■ **PROBLEMS AND TASKS**:
- a) In the passage on cartridge firing, what solution has the writer always heard for keeping primers from backing out of blanks?
- b) Reproduce the passage on cartridge firing from "In a rifle or" up to and including "That makes sense.".
- c) Decide whether each statement agrees with the passage on cartridge firing. Answer yes or no, and quote the words from the passage that decide it.
(i) In a rifle or an automatic pistol, a backed-out primer is a serious concern.
(ii) When a blank is fired, the primer does not reseat.
(iii) The case walls of the cartridge expand until they hit the chamber wall.

■ **SUPPLIED PASSAGE**:
--*--

When you fire a centerfire cartridge, several things happen, in order.
The primer pops, shooting a jet of flame though the flash hole. The flame ignites the powder. The powder burns, producing high pressure gases. The gases are pushed by through the flash hole, their pressure being increased by the venturi effect of the small hole, and push the primer back. The case walls of the cartridge expand until they hit the chamber wall. The cartridge case is slammed back against the boltface/recoil shield, reseating the primer. Finally, when everything else that can possibly move has moved, the gas pressure overcomes the bullet's inertia, and starts it on its trip down the barrel.
If you shoot a blank, the same thing happens, up to a point. The gases back out the primer, but without a bullet blocking the front, the case does not get slammed back, and the primer does not reseat.
In a rifle or an automatic pistol, this is of no concern. With a revolver, though, the backed out primer can prevent the cylinder from moving, either to turn or to come out of the frame for reloading.
The solution, I've always heard, is to drill out the flash hole. If you increase the flash hole size, until there is just enough bottom of the primer pocket left to hold the primer, that gets rid of the venturi effect, and the gas pressure is not high enough to back out the primer. Okay. That makes sense.
Then I hear, "alway mark the case, like with a file-notch on the rim, so that you do not accidentally use these cases for live rounds. This is very dangerous". I always accepted that as true.

--*--

■ **DATASET EXCERPTS**:
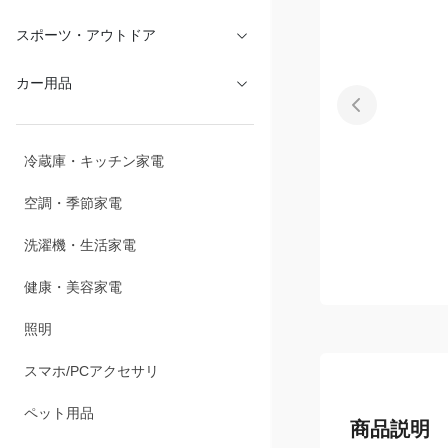
スポーツ・アウトドア
カー用品
冷蔵庫・キッチン家電
空調・季節家電
洗濯機・生活家電
健康・美容家電
照明
スマホ/PCアクセサリ
ペット用品
商品説明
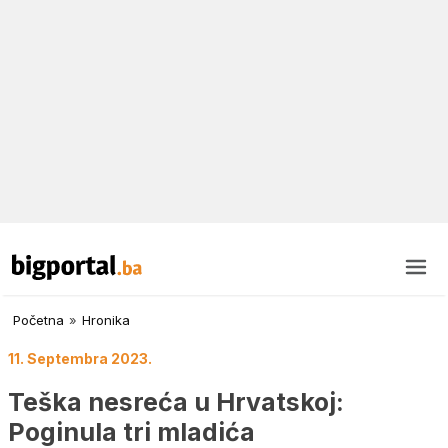
Početna
»
Hronika
11. Septembra 2023.
Teška nesreća u Hrvatskoj:
Poginula tri mladića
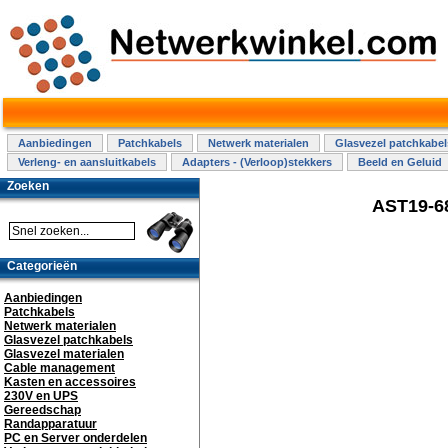
Aanbiedingen
Patchkabels
Netwerk materialen
Glasvezel patchkabel
Verleng- en aansluitkabels
Adapters - (Verloop)stekkers
Beeld en Geluid
Zoeken
AST19-68
Categorieën
Aanbiedingen
Patchkabels
Netwerk materialen
Glasvezel patchkabels
Glasvezel materialen
Cable management
Kasten en accessoires
230V en UPS
Gereedschap
Randapparatuur
PC en Server onderdelen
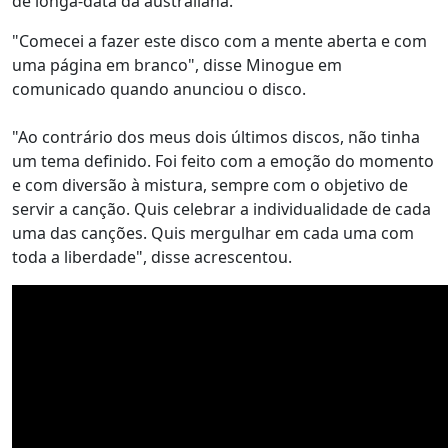
de longa-data da australiana.
"Comecei a fazer este disco com a mente aberta e com
uma página em branco", disse Minogue em
comunicado quando anunciou o disco.
"Ao contrário dos meus dois últimos discos, não tinha
um tema definido. Foi feito com a emoção do momento
e com diversão à mistura, sempre com o objetivo de
servir a canção. Quis celebrar a individualidade de cada
uma das canções. Quis mergulhar em cada uma com
toda a liberdade", disse acrescentou.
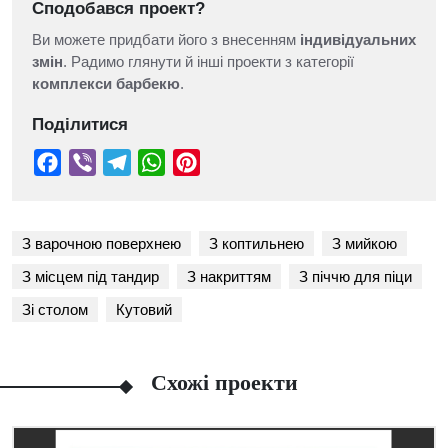
Сподобався проект?
Ви можете придбати його з внесенням
індивідуальних
змін
. Радимо глянути й інші проекти з категорії
комплекси барбекю
.
Поділитися
З варочною поверхнею
З коптильнею
З мийкою
З місцем під тандир
З накриттям
З піччю для піци
Зі столом
Кутовий
Схожі проекти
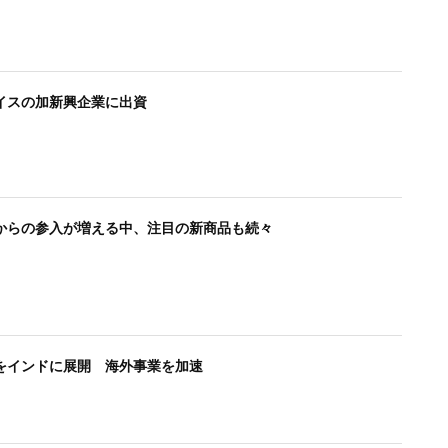
イスの加新興企業に出資
からの参入が増える中、注目の新商品も続々
をインドに展開 海外事業を加速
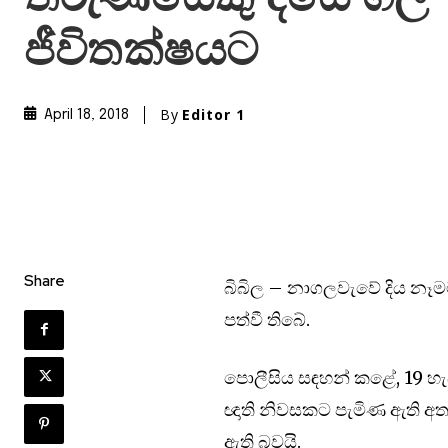
ජීවිතක්ෂයට
By
Editor 1
April 18, 2018
Share
බිබිල – නාගලවැවේ දිය නෑමට
පත්වී තිබේ.
පොලීසිය සඳහන් කළේ, 19 හැවිර
ඥාති නිවසකට පැමිණ ඇති අ
ඇති බවයි.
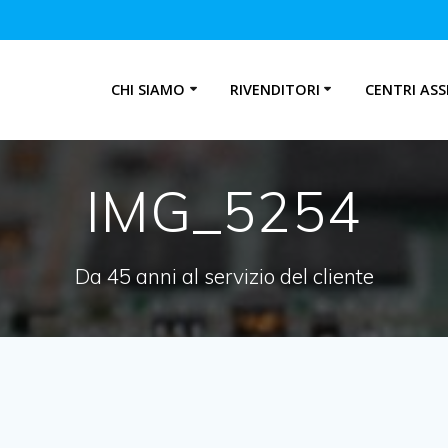
CHI SIAMO
RIVENDITORI
CENTRI ASS
IMG_5254
Da 45 anni al servizio del cliente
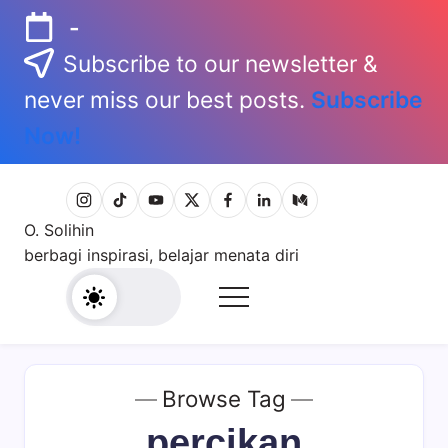
Skip
-
to
Subscribe to our newsletter &
content
never miss our best posts.
Subscribe
Now!
Bagian
Bagian
Bagian
Bagian
Bagian
Bagian
Bagian
Menu
Menu
Menu
Menu
Menu
Menu
Menu
O. Solihin
berbagi inspirasi, belajar menata diri
Browse Tag
percikan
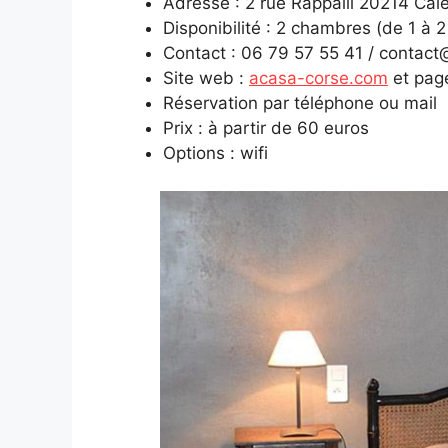
Adresse : 2 rue Rappalli 20214 Ca
Disponibilité : 2 chambres (de 1 à 
Contact : 06 79 57 55 41 / contac
Site web :
acasa-corse.com
et pag
Réservation par téléphone ou mail
Prix : à partir de 60 euros
Options : wifi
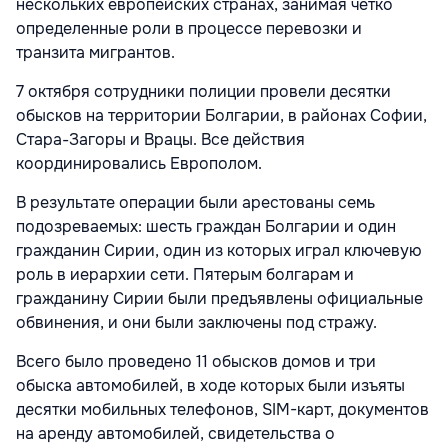
нескольких европейских странах, занимая четко
определенные роли в процессе перевозки и
транзита мигрантов.
7 октября сотрудники полиции провели десятки
обысков на территории Болгарии, в районах Софии,
Стара-Загоры и Врацы. Все действия
координировались Европолом.
В результате операции были арестованы семь
подозреваемых: шесть граждан Болгарии и один
гражданин Сирии, один из которых играл ключевую
роль в иерархии сети. Пятерым болгарам и
гражданину Сирии были предъявлены официальные
обвинения, и они были заключены под стражу.
Всего было проведено 11 обысков домов и три
обыска автомобилей, в ходе которых были изъяты
десятки мобильных телефонов, SIM-карт, документов
на аренду автомобилей, свидетельства о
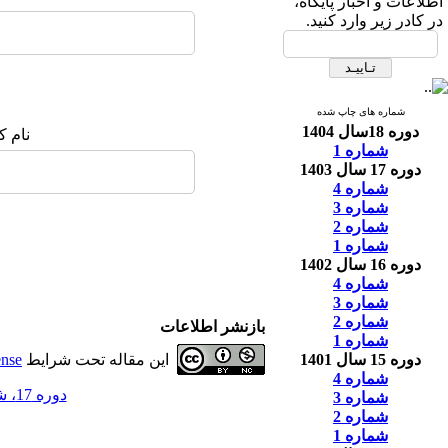
اطلاعات و اخبار پایگاه،
در کادر زیر وارد کنید.
شماره های چاپ شده
دوره 18سال 1404
نام ک
شماره 1
دوره 17 سال 1403
شماره 4
شماره 3
شماره 2
شماره 1
دوره 16 سال 1402
شماره 4
شماره 3
شماره 2
بازنشر اطلاعات
شماره 1
دوره 15 سال 1401
این مقاله تحت شرایط
ense
شماره 4
دوره 17، شماره 2 - ( 6-1403 )
شماره 3
شماره 2
شماره 1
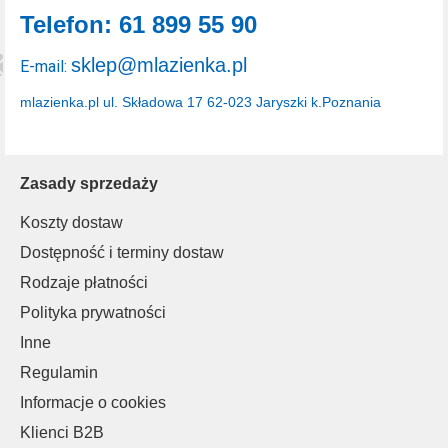
Telefon: 61 899 55 90
sklep@mlazienka.pl
E-mail:
mlazienka.pl
ul. Składowa 17
62-023 Jaryszki k.Poznania
Zasady sprzedaży
Koszty dostaw
Dostępność i terminy dostaw
Rodzaje płatności
Polityka prywatności
Inne
Regulamin
Informacje o cookies
Klienci B2B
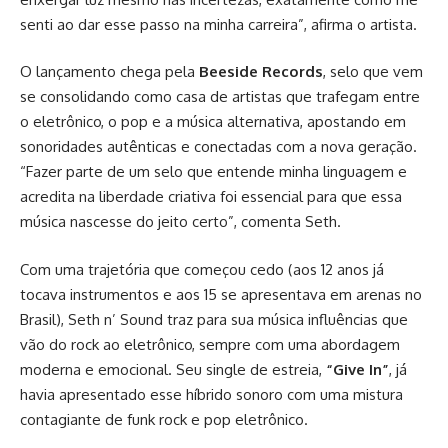
senti ao dar esse passo na minha carreira”, afirma o artista.
O lançamento chega pela
Beeside Records
, selo que vem
se consolidando como casa de artistas que trafegam entre
o eletrônico, o pop e a música alternativa, apostando em
sonoridades autênticas e conectadas com a nova geração.
“Fazer parte de um selo que entende minha linguagem e
acredita na liberdade criativa foi essencial para que essa
música nascesse do jeito certo”, comenta Seth.
Com uma trajetória que começou cedo (aos 12 anos já
tocava instrumentos e aos 15 se apresentava em arenas no
Brasil), Seth n’ Sound traz para sua música influências que
vão do rock ao eletrônico, sempre com uma abordagem
moderna e emocional. Seu single de estreia,
“Give In”
, já
havia apresentado esse híbrido sonoro com uma mistura
contagiante de funk rock e pop eletrônico.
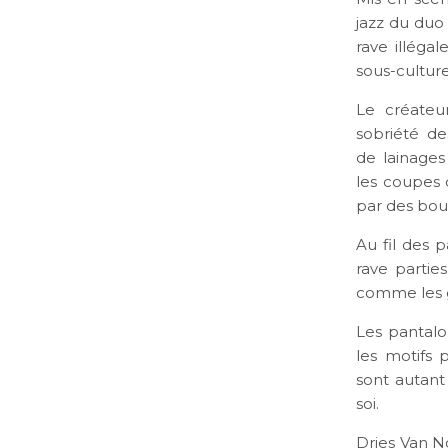
jazz du duo
rave illéga
sous-culture
Le créateur
sobriété de
de lainages
les coupes 
par des bo
Au fil des p
rave parties
comme les g
Les pantalo
les motifs
sont autant 
soi.
Dries Van No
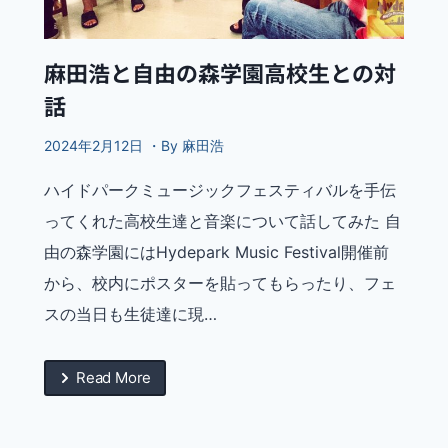
麻田浩と自由の森学園高校生との対
話
2024年2月12日 ・By 麻田浩
ハイドパークミュージックフェスティバルを手伝
ってくれた高校生達と音楽について話してみた 自
由の森学園にはHydepark Music Festival開催前
から、校内にポスターを貼ってもらったり、フェ
スの当日も生徒達に現…
Read More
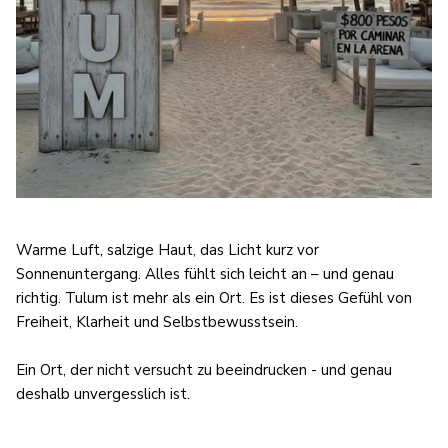
Warme Luft, salzige Haut, das Licht kurz vor
Sonnenuntergang. Alles fühlt sich leicht an – und genau
richtig. Tulum ist mehr als ein Ort. Es ist dieses Gefühl von
Freiheit, Klarheit und Selbstbewusstsein.
Ein Ort, der nicht versucht zu beeindrucken - und genau
deshalb unvergesslich ist.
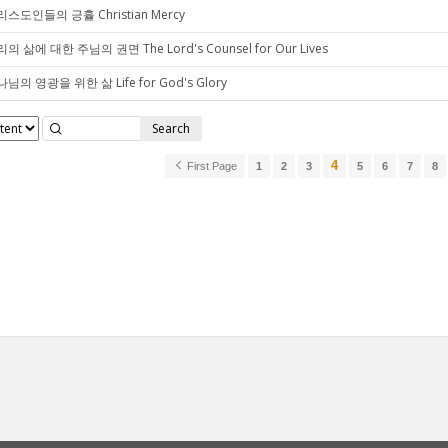
스도인들의 긍휼 Christian Mercy
의 삶에 대한 주님의 권면 The Lord's Counsel for Our Lives
님의 영광을 위한 삶 Life for God's Glory
Search
4
First Page
1
2
3
5
6
7
8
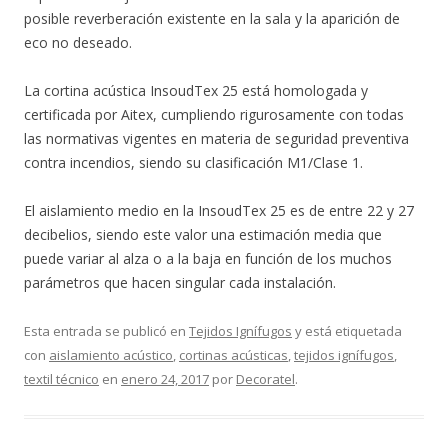
posible reverberación existente en la sala y la aparición de
eco no deseado.
La cortina acústica InsoudTex 25 está homologada y
certificada por Aitex, cumpliendo rigurosamente con todas
las normativas vigentes en materia de seguridad preventiva
contra incendios, siendo su clasificación M1/Clase 1.
El aislamiento medio en la InsoudTex 25 es de entre 22 y 27
decibelios, siendo este valor una estimación media que
puede variar al alza o a la baja en función de los muchos
parámetros que hacen singular cada instalación.
Esta entrada se publicó en
Tejidos Ignífugos
y está etiquetada
con
aislamiento acústico
,
cortinas acústicas
,
tejidos ignífugos
,
textil técnico
en
enero 24, 2017
por
Decoratel
.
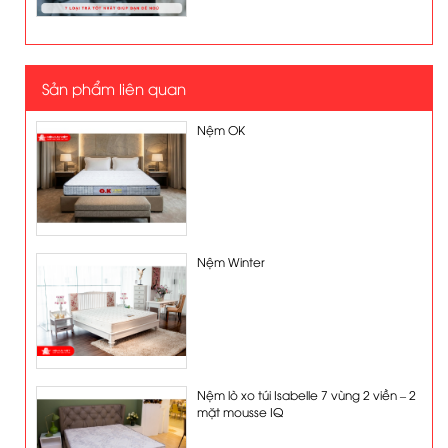
Sản phẩm liên quan
Nệm OK
Nệm Winter
Nệm lò xo túi Isabelle 7 vùng 2 viền – 2
mặt mousse IQ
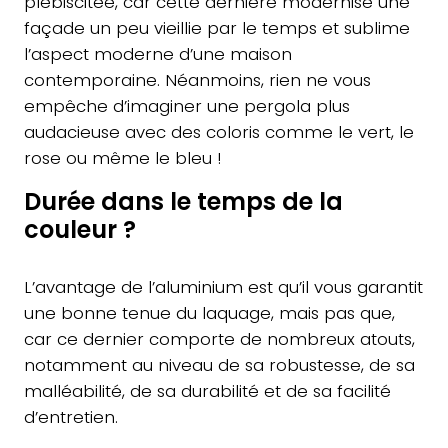
plébiscitée, car cette dernière modernise une
façade un peu vieillie par le temps et sublime
l’aspect moderne d’une maison
contemporaine. Néanmoins, rien ne vous
empêche d’imaginer une pergola plus
audacieuse avec des coloris comme le vert, le
rose ou même le bleu !
Durée dans le temps de la
couleur ?
L’avantage de l’aluminium est qu’il vous garantit
une bonne tenue du laquage, mais pas que,
car ce dernier comporte de nombreux atouts,
notamment au niveau de sa robustesse, de sa
malléabilité, de sa durabilité et de sa facilité
d’entretien.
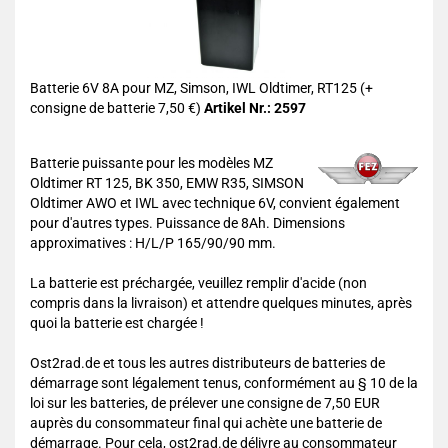
Batterie 6V 8A pour MZ, Simson, IWL Oldtimer, RT125 (+
consigne de batterie 7,50 €)
Artikel Nr.: 2597
Batterie puissante pour les modèles MZ
Oldtimer RT 125, BK 350, EMW R35, SIMSON
Oldtimer AWO et IWL avec technique 6V, convient également
pour d'autres types. Puissance de 8Ah. Dimensions
approximatives : H/L/P 165/90/90 mm.
La batterie est préchargée, veuillez remplir d'acide (non
compris dans la livraison) et attendre quelques minutes, après
quoi la batterie est chargée !
Ost2rad.de et tous les autres distributeurs de batteries de
démarrage sont légalement tenus, conformément au § 10 de la
loi sur les batteries, de prélever une consigne de 7,50 EUR
auprès du consommateur final qui achète une batterie de
démarrage. Pour cela, ost2rad.de délivre au consommateur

--*--

■ **RESPONSES**:
- a) Drill out the flash hole.

- b)
In a rifle or an automatic pistol, this is of no concern. With a revolver, though, the backed out primer can prevent the cylinder from moving, either to turn or to come out of the frame for reloading.
The solution, I've always heard, is to drill out the flash hole. If you increase the flash hole size, until there is just enough bottom of the primer pocket left to hold the primer, that gets rid of the venturi effect, and the gas pressure is not high enough to back out the primer. Okay. That makes sense.

- c)
(i) No: "In a rifle or an automatic pistol, this is of no concern."
(ii) Yes: "the case does not get slammed back, and the primer does not reseat."
(iii) Yes: "The case walls of the cartridge expand until they hit the chamber wall."